- _Assigned task_
Copy each of the entries below line for line, without the pictures.

- _Record excerpts_
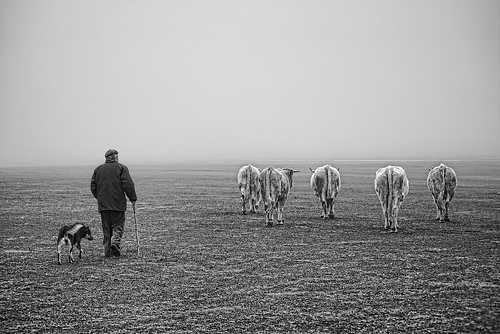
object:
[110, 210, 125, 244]
leg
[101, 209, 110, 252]
leg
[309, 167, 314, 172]
horn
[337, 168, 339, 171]
horn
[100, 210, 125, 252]
pants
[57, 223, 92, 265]
dog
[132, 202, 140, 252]
stick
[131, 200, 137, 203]
man's hand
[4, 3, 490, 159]
sky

- _Task response_
object:
[110, 210, 125, 244]
leg
[101, 209, 110, 252]
leg
[309, 167, 314, 172]
horn
[337, 168, 339, 171]
horn
[100, 210, 125, 252]
pants
[57, 223, 92, 265]
dog
[132, 202, 140, 252]
stick
[131, 200, 137, 203]
man's hand
[4, 3, 490, 159]
sky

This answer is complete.